I hate computers, and yet I’ll be awake all night watching him, and I’ll be all alone except for this computer and a few caring people reading me off in the ether. And a couple dropping me notes. Thanks for doing it, folks.

L

7 thoughts on “Carnivore Dreams – Dreams

  1. Hi honey, I know it doesn’t help but you are in my prayers. My Dad died of Parkinson’s and he kept yelling at me to get him off the train or bus or whatever he was on and going way to fast. It was very difficult but I knew he wasn’t in his right mind. Wish I could do more to help you but Arizona is a long way away. May God help you and ease your pain. This too shall pass. Stay strong and you will get through this. Love you dear. Ginny

    1. Hi Kate–I wondered where you had been? Always nice to take a break! Strange to think of it spring or summer down your way. A snowstorm on our horizon for tonight. Thanks for you note. Happy New Year!

      1. To you too Lynn, I was pretty burnt out and distracted before Christmas but a break has done wonders. Thinking of you, happy new year, I hope it is a better one for you all.
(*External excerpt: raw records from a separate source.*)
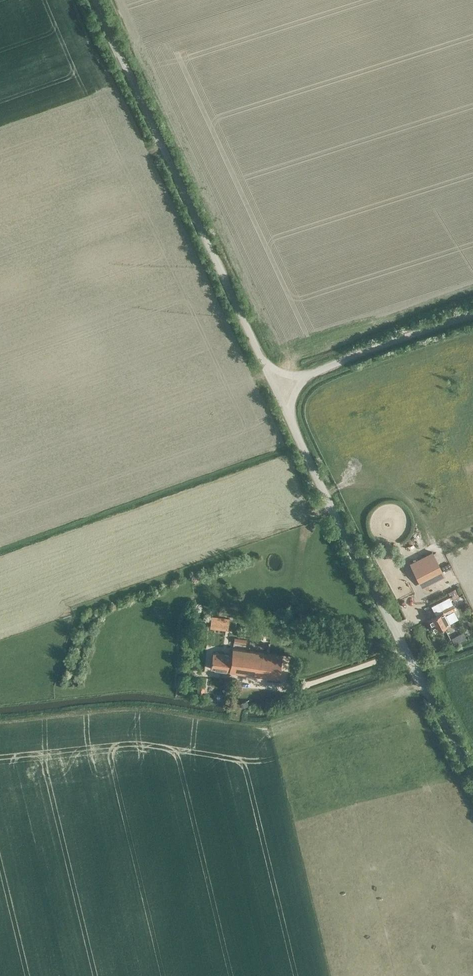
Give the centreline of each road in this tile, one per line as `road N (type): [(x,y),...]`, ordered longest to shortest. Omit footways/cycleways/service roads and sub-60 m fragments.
road 1 (unclassified): [(472,779),(276,389)]
road 2 (unclassified): [(276,389),(96,0)]
road 3 (unclassified): [(276,389),(472,314)]

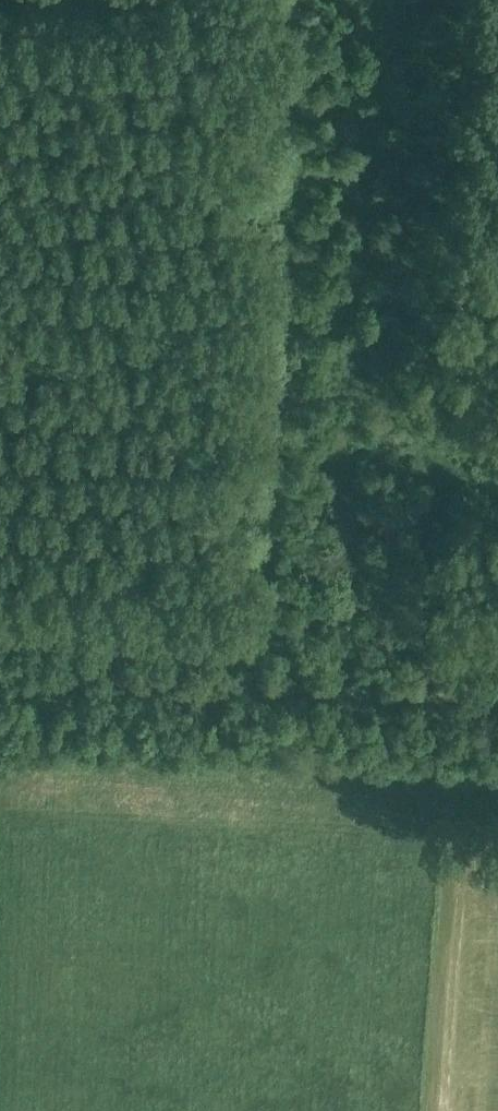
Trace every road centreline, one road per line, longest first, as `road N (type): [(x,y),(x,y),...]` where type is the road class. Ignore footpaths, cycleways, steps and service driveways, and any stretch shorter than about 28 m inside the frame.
road 1 (track): [(423,0),(396,550),(325,545)]
road 2 (track): [(325,545),(330,423),(268,420),(290,0)]
road 3 (track): [(268,420),(258,584),(238,600),(0,589)]
road 4 (track): [(330,423),(354,0)]
road 5 (track): [(0,673),(318,689)]
road 6 (track): [(318,689),(497,697)]
road 7 (track): [(497,611),(418,607),(396,588),(396,550)]
road 8 (track): [(325,545),(318,689)]

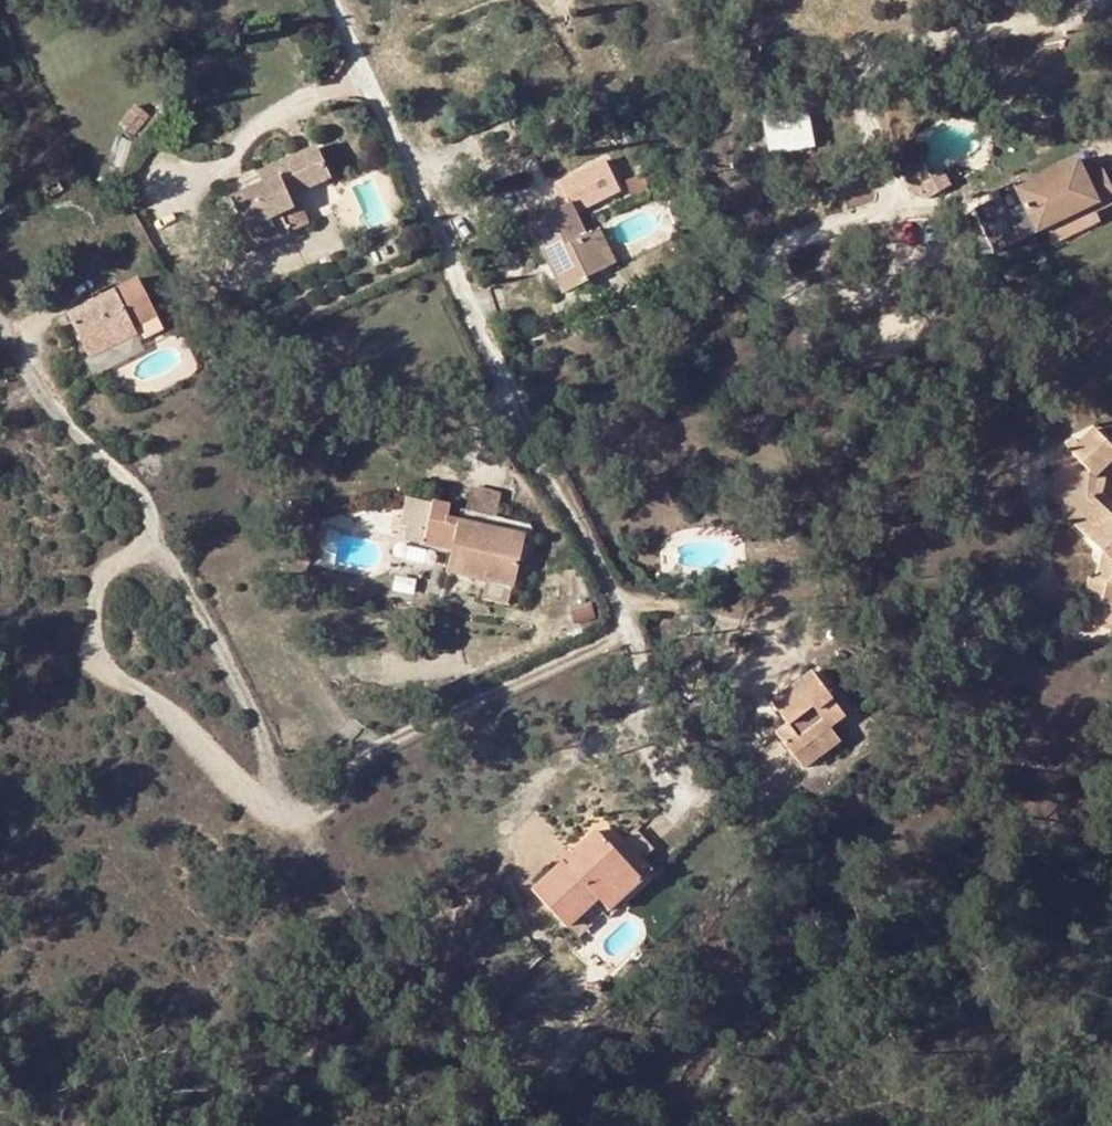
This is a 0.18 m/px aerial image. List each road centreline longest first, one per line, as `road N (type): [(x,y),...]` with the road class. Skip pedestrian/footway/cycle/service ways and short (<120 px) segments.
road 1 (residential): [(279,814),(311,815),(337,801),(360,757),(383,741),(608,642),(624,616),(466,300),(331,0)]
road 2 (residential): [(279,814),(265,732),(183,571),(156,550),(114,564),(101,580),(93,612),(96,646),(252,799)]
  2. We love so that we might be recognized for it. Yeah, you’re right, that doesn’t often work out. I guess we both know that. I don’t even think it’s love is its own reward, though that can happen. Love is the job to be done. I guess I’m being redundant. But I imagine it’s common to believe that love will feel good, at least. But when it’s work and conflict–and it’s often both–it will be the right thing done but not good feeling. Nonetheless, I hope some satisfaction comes your way and reinforcement. I’m glad the hospice people have been helpful. I’m glad we bloggers can support each other.
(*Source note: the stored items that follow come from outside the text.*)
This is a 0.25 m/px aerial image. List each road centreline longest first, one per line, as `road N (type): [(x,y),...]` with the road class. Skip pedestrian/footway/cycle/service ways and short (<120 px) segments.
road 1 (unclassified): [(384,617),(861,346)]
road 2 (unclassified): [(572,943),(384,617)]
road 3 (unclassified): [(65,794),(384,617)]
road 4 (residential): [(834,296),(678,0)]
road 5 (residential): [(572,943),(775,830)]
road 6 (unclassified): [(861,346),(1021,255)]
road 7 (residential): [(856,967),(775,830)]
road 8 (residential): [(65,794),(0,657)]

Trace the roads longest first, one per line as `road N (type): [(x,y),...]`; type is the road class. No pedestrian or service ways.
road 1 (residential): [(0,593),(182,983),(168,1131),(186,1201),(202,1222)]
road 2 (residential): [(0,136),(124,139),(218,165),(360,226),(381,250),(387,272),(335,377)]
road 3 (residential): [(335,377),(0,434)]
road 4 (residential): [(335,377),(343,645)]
  3. Well, I’ll admit we love so we might also be LOVED. My grandmother who was a saint (took care of dying people so many times, (her husbabd had died of Hodgkins disease at 35 and she never remarried — instead she took care of other people, did marriage counseling, one of the first women to graduate from U of M in of all things theater, yet my grandfather was Oakland County coroner, and my grandmother worked for the cemetery — they were used to helping people at bad times — at any rate, someone left her a house!, a single mother. Still, I’m not sure she did it for the recognition). Still, she admitted she did it so she could feel good about herself. There was no way to get rid of vanity completely, she said. She questioned her own motives. Still, I think doing something because it’s the right thing to do is still the best we can do. Recognition is different than love and if we do it for that recognition, we are likely to be broken-hearted. Even doing it for LOVE might leave us wanting. And I still rest on the Tin Man/Wizard thing being wrong. I saw a movie once where one character asked the other: “Why do you love that person? She doesn’t deserve it, she’s not even a good human being.” The other character said back: “What does that have to do with me? That’s her problem.” He loved her anyway. And investment is what life is about. What WE put into things. Loving, working, it doesn’t matter. Nothing is worth a thing if we aren’t invested in it. So in that sense, recognition and what is returned is only a cherry on top, icing on the cake. It’s all about how much care and how hard we work. I think I’ll post about this some more. Thanks as always for you kind comments, and for helping to put things in perspective in the hardest time of my life!